━━ Excerpt provided ━━
Ross Ulbricht ran the world's largest darknet market from a laptop until the FBI snatched it open on a San Francisco library table.

Cyber Chronicle2 min read

For two and a half years, Silk Road was the largest open-air drug market on the planet — except it was not open-air. It ran as a hidden service on Tor, accepted payment only in Bitcoin, and shipped product through the regular postal system.

A pseudonym named Dread Pirate Roberts

The site's operator went by Dread Pirate Roberts. Behind the handle was a young Texan called Ross Ulbricht, who at the height of the operation was earning millions while living modestly in a shared house in San Francisco.

What undid him was less the cryptography than the operational hygiene. An investigator combing the early internet found a Stack Overflow question, a Bitcoin forum post, and a Gmail-tied invitation all signed with variations of "Altoid" or "frosty" — handles that also appeared in early promotions of the market. The trail led, eventually, to Ulbricht's real name.
━━━
━━ Records shown ━━
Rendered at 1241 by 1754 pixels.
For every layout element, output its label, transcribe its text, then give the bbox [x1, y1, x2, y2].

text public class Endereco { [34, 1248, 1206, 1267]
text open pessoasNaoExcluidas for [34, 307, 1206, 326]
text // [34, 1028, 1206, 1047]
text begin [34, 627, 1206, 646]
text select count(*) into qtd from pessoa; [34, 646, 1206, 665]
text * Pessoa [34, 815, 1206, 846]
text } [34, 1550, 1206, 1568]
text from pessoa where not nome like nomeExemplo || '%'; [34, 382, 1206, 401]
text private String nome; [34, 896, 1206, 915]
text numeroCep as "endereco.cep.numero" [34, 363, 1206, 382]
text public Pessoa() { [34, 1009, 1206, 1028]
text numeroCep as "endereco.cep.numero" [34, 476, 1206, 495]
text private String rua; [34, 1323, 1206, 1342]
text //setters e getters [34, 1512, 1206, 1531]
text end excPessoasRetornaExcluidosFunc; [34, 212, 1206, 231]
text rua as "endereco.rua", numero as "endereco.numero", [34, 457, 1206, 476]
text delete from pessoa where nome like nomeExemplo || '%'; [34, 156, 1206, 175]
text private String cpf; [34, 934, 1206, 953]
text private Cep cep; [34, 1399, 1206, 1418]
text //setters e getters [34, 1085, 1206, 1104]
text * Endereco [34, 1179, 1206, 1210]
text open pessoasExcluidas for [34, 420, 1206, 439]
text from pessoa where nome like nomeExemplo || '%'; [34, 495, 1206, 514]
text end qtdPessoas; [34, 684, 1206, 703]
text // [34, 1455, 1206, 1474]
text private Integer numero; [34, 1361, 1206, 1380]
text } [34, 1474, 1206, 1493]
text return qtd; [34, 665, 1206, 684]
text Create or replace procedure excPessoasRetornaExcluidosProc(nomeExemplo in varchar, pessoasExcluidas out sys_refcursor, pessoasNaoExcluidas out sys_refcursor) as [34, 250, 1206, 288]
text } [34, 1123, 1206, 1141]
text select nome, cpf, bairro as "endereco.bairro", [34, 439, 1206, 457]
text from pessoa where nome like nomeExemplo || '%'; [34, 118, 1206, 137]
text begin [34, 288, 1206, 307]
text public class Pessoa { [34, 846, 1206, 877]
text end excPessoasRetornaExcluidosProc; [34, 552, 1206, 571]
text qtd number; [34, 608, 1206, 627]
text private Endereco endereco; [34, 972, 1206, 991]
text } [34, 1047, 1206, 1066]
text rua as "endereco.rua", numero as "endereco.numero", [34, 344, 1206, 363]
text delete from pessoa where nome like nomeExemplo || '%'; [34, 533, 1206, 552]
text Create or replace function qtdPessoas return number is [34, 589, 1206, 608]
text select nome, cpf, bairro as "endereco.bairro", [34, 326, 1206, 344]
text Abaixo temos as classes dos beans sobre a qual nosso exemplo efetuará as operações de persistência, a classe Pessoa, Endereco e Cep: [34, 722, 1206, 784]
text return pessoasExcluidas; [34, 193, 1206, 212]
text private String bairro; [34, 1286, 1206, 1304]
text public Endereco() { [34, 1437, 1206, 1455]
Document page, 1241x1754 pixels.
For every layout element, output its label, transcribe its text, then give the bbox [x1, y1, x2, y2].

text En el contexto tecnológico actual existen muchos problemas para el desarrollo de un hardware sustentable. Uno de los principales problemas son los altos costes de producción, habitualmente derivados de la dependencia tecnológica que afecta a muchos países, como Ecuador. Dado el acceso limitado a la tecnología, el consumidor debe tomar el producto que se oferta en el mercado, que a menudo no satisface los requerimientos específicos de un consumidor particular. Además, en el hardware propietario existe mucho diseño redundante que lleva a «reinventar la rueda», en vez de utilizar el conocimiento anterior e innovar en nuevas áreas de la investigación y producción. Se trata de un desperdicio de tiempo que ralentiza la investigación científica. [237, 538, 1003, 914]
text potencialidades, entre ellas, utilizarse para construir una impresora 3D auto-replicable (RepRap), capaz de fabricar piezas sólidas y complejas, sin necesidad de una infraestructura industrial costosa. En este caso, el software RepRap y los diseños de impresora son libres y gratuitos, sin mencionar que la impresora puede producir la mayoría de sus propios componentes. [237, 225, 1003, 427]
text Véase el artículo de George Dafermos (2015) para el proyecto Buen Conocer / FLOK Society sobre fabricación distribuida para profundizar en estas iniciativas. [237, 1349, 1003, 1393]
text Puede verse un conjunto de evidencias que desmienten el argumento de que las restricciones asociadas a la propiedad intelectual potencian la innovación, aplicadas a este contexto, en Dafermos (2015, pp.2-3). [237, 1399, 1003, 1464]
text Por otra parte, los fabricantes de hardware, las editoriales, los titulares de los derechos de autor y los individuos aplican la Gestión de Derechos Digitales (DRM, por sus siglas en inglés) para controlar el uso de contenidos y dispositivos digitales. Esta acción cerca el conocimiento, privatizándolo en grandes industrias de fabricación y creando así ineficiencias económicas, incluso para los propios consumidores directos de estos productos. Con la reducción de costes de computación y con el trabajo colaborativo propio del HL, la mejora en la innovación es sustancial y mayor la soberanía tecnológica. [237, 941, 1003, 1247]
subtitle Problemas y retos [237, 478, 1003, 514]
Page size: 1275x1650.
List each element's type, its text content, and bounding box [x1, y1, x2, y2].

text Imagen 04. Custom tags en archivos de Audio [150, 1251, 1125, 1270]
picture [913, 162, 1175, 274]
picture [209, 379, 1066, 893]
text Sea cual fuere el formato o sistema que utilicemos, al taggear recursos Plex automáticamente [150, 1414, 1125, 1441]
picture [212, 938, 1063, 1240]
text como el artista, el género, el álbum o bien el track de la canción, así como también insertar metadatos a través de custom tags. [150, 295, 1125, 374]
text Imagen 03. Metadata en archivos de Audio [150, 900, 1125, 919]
━━━
▸ **What to work on**
a – Count the lines in the records that contain the string "begin", treating uppercase and lowercase as different, and give only the number.
b – Continue the piece about Silk Road and Ross Ulbricht, starting right after its last sentence.

▸ **Replies**
a – 2

b –
The library bust

On October 1, 2013, FBI agents intercepted Ulbricht at a branch of the San Francisco Public Library. The crucial moment was choreographed: two agents pretended to argue in front of him, and a third grabbed his open laptop before he could close the lid. The administrative interface to Silk Road was visible on the screen — proof he was logged in as Dread Pirate Roberts.

What the chronicle remembers

Silk Road demonstrated, at scale, what anonymous commerce on Tor actually looked like. It also demonstrated that anonymity in code is not the same as anonymity in practice. Ulbricht was sentenced to two consecutive life terms — later commuted in 2025 — and the playbook for shutting down successor markets was written from his case files.